• _ISTRUZIONI DEL COMPITO_:
1. Ricopia fedelmente il brano sul Tibet, da "Quella dello Xizang" giù fino a "ad elementi mitologici.".
2. Ripeti esattamente tutte le righe dell'elenco, non quelle del brano sul Tibet, e lascia fuori dalla risposta le immagini.

• _BRANO SELEZIONATO_:
····················
Tibet: passato, presente e futuro

Quella dello Xizang o Tibet è una storia profondamente ricca, vasta ed eterogenea, che affonda le proprie radici in epoche per noi ormai molto remote. Sulle origini del Tibet continuano ancora a tenersi accesi dibattiti, che concordano tuttavia sul fatto che la regione fosse almeno inizialmente popolata da pastori nomadi provenienti dall’Asia Centrale. La storia del paese prima del VII Secolo si basa prevalentemente sulla tradizione orale, visto che all’epoca ancora non era stata introdotta la scrittura, e si fonde spesso ad elementi mitologici.
····················
• _ELENCO DA ELABORARE_:
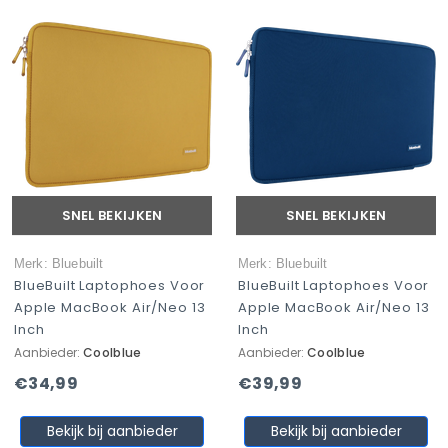
SNEL BEKIJKEN
SNEL BEKIJKEN
Merk: Bluebuilt
Merk: Bluebuilt
BlueBuilt Laptophoes Voor
BlueBuilt Laptophoes Voor
Apple MacBook Air/Neo 13
Apple MacBook Air/Neo 13
Inch
Inch
Aanbieder:
Coolblue
Aanbieder:
Coolblue
€34,99
€39,99
Bekijk bij aanbieder
Bekijk bij aanbieder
····················
• _RISPOSTE AI COMPITI_:
1.
Quella dello Xizang o Tibet è una storia profondamente ricca, vasta ed eterogenea, che affonda le proprie radici in epoche per noi ormai molto remote. Sulle origini del Tibet continuano ancora a tenersi accesi dibattiti, che concordano tuttavia sul fatto che la regione fosse almeno inizialmente popolata da pastori nomadi provenienti dall’Asia Centrale. La storia del paese prima del VII Secolo si basa prevalentemente sulla tradizione orale, visto che all’epoca ancora non era stata introdotta la scrittura, e si fonde spesso ad elementi mitologici.

2.
SNEL BEKIJKEN
SNEL BEKIJKEN
Merk: Bluebuilt
Merk: Bluebuilt
BlueBuilt Laptophoes Voor
BlueBuilt Laptophoes Voor
Apple MacBook Air/Neo 13
Apple MacBook Air/Neo 13
Inch
Inch
Aanbieder:
Coolblue
Aanbieder:
Coolblue
€34,99
€39,99
Bekijk bij aanbieder
Bekijk bij aanbieder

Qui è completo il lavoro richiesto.